[Premium-Rx] Reaction Instruments 685A BW change

Peter Gottlieb hpnpilot at gmail.com
Sun Oct 18 14:39:55 EDT 2015


Further adventures with this receiver.

It came with 8 MHz, 2 MHz, 500 kHz and 100 kHz IF bandwidths.  Not so useful, so 
I decided to change things.  The receiver uses "WJ Miniceptor" style IF filters 
with an Fc of 21.4 MHz.  Since I sometimes listen to FM broadcast I picked up a 
300 kHz filter, and for regular voice comms, I settled on a 10 kHz filter.  That 
leaves me with 8 MHz wideband, 300, 100 and 10 kHz.  With a little PCB drilling, 
another filter, and a couple of components there could be a fourth BW I suppose.

The IF filter assembly has to be removed from the radio to get at the solder 
side but the change was easy.  The way it works is that the IF first goes 
through a 8 MHz filter, then after that it is brought to the rear BNC for the 
panadapter, and then to the IF filter board where there are four diode selected 
filters.  One is a straight through, so there are really only three filters 
which may be selected.  I replaced the 500 kHz with the 300 kHz and the 2 MHz 
with the 10 kHz.  While I had the assembly out I sketched a diagram of the three 
boards inside:  600 MHz filter/mixer, switchable IF filter, and variable gain IF 
amp.  If anyone wants pdfs of my sketches let me know.  Nobody seems to have any 
documentation at all on this receiver so I figured I'd start.
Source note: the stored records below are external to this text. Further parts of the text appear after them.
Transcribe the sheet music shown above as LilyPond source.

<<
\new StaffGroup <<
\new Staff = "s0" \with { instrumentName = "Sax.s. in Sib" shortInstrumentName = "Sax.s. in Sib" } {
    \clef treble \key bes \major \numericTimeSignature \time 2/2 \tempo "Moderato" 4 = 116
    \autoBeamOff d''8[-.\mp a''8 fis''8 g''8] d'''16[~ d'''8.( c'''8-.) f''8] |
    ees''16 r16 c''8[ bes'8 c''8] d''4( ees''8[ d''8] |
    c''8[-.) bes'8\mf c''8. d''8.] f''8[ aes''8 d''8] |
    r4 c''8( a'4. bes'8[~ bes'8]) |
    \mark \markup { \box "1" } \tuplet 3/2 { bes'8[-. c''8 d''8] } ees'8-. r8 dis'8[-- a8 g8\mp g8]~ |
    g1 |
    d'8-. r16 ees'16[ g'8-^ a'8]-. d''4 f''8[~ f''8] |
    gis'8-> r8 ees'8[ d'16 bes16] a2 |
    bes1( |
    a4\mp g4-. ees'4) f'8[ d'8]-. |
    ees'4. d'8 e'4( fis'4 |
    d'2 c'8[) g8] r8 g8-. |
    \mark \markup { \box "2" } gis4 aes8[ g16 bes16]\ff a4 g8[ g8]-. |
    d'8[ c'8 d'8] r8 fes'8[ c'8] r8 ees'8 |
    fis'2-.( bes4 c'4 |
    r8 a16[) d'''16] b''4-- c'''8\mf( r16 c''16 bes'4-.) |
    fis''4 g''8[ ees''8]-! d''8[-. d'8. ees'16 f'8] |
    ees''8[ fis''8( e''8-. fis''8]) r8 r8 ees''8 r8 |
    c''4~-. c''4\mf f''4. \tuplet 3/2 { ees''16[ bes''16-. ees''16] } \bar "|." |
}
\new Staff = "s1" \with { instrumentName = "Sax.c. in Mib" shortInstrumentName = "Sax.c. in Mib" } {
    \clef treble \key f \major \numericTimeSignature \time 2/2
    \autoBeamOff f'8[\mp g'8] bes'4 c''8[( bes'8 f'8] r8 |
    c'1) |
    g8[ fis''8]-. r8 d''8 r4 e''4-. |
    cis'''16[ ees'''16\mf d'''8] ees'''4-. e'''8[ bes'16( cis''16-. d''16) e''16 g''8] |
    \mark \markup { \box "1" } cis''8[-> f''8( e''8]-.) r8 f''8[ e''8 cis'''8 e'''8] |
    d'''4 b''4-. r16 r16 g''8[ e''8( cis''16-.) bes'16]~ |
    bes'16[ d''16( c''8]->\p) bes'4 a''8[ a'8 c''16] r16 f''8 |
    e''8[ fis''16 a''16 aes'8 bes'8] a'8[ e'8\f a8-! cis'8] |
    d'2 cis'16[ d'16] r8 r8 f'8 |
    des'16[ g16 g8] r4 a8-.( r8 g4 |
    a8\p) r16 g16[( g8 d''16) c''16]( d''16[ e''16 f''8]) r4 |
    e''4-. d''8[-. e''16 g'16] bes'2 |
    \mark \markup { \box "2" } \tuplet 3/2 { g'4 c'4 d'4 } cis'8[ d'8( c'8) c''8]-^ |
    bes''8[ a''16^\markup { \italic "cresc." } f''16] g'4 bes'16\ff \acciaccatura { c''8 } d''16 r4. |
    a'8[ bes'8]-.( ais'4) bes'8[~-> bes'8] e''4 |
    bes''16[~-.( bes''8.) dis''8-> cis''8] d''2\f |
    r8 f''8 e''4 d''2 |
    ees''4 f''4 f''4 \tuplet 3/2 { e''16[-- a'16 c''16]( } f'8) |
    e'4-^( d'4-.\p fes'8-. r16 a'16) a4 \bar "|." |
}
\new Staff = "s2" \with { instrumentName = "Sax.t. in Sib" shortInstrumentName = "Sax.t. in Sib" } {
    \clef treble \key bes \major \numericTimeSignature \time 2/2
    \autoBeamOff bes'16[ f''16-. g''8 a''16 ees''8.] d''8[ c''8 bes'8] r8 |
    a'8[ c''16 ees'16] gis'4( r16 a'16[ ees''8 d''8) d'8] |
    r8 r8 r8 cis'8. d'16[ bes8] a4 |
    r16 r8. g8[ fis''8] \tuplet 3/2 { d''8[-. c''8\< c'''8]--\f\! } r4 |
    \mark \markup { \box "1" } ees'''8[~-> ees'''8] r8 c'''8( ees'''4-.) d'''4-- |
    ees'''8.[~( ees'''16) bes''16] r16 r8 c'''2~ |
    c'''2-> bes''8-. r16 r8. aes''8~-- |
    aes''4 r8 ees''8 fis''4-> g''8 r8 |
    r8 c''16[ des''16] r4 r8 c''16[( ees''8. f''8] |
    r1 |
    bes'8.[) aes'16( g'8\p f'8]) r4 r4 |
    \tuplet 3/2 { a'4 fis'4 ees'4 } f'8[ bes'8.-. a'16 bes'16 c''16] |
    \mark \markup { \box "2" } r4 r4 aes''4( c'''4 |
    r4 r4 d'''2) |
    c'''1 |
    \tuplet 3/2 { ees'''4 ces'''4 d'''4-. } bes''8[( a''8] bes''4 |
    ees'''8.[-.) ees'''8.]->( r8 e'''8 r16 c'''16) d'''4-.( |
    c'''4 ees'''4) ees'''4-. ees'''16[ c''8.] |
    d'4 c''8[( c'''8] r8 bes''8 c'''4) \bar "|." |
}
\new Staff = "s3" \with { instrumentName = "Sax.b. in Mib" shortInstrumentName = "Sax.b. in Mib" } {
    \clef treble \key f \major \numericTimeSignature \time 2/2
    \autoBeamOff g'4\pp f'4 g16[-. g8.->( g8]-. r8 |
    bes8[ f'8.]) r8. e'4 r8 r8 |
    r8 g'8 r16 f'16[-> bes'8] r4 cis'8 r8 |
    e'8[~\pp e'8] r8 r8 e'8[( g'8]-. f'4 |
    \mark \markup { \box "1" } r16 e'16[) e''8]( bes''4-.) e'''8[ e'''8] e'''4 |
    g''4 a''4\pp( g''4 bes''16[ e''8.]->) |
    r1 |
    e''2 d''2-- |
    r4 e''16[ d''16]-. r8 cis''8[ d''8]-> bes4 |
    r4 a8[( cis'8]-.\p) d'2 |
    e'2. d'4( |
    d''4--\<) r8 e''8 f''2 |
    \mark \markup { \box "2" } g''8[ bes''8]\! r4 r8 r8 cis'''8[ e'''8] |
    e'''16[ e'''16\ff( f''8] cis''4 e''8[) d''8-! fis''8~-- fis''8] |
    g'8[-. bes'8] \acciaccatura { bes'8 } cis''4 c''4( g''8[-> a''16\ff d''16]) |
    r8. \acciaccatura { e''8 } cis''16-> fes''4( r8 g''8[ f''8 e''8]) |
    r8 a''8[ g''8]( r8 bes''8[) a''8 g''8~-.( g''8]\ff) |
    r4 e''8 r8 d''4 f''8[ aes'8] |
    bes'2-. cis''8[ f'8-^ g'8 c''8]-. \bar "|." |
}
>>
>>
So it sort of works.  The 300 kHz works great, the 10 kHz not so much.  The 
output is very low and a bit distorted.  Usable though. That's sort of expected, 
of course, as the discriminator is set up for a 2 MHz BW, right?  So that's my 
next area to get into.

There is no sensing of the filter BW, the displayed settings are in the PROM.  
Fortunately, they are near the beginning and really obvious so I patched the 
code and burned a new PROM.  So at least the displayed values match the filters 
I have installed.

I'm now removing the demodulator assembly and will sketch out a diagram of it so 
I can do the mods to have it work reasonably at 10 kHz.  More on this later.